The kids’ nature trail that gave families something to do during the first lockdown. The web copy for a couple of very small local charities that set up to provide shopping to vulnerable people and counselling to frontline responders. The copy to support a local refill store that opened up on our high street at that time, helping them get their online presence up and running in a hope that they’d stay in business for the sake of our local economy AND the wider planet (and yes, it’s still going strong today, four years on).
Those projects didn’t take me long, and they either didn’t pay (or in one case, just about covered my costs).
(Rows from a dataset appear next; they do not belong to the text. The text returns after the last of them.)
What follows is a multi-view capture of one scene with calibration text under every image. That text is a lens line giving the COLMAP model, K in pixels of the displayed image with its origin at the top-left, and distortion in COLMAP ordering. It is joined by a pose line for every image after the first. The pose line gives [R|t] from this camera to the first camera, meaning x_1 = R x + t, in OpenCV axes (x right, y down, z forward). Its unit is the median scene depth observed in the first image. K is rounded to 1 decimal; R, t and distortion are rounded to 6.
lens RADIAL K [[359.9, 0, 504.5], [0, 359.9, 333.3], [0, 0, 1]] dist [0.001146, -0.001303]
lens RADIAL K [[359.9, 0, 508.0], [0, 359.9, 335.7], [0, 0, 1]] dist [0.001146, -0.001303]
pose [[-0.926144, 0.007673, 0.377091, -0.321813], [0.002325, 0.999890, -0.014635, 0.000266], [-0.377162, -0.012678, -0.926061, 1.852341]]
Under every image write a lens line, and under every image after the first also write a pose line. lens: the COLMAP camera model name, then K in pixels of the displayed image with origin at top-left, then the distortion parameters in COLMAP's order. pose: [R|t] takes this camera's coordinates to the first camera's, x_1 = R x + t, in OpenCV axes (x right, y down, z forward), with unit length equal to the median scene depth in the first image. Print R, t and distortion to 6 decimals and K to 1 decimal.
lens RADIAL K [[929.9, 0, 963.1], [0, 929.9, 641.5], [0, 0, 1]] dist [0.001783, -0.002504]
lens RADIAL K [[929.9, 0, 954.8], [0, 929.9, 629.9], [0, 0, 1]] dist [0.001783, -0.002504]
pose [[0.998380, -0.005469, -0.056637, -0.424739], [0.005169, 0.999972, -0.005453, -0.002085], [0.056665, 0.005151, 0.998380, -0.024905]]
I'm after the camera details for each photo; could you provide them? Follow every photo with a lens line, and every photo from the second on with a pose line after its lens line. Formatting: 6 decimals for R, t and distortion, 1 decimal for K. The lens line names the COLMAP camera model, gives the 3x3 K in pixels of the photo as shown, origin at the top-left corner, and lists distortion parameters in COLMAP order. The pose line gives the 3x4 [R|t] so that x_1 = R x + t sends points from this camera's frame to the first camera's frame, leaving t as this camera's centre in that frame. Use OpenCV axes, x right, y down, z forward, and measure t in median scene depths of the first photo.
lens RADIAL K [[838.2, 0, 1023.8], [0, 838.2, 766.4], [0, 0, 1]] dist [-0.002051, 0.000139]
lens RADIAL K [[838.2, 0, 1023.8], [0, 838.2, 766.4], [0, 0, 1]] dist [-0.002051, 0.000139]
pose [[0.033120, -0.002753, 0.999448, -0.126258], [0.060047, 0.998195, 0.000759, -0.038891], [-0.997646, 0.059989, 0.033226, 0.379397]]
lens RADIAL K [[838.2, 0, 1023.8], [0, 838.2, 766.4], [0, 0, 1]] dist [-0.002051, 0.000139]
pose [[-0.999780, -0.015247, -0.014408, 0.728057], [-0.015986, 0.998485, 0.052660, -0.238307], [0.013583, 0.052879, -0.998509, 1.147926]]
But they made a real difference to people local to me, and they made me feel connected to my community, taking the edge off that feeling of powerlessness that set in as the world closed down.
You’ll often hear people say ‘don’t work for free’ in copywriting circles. There’s wisdom in that – it’s all too easy to be taken advantage of. But there are also upsides to working for free, when you do it on your terms, and with boundaries.
Even before the pandemic, I’d always given a couple of days’ work free each year to a not-for-profit organisation or ethical business in its earliest days. So I say think it through, work out your boundaries – and go for it.
Note: Please don’t ask me to work for free. That’s one of the boundaries I have around this. I seek out and choose who I offer this to, not the other way around.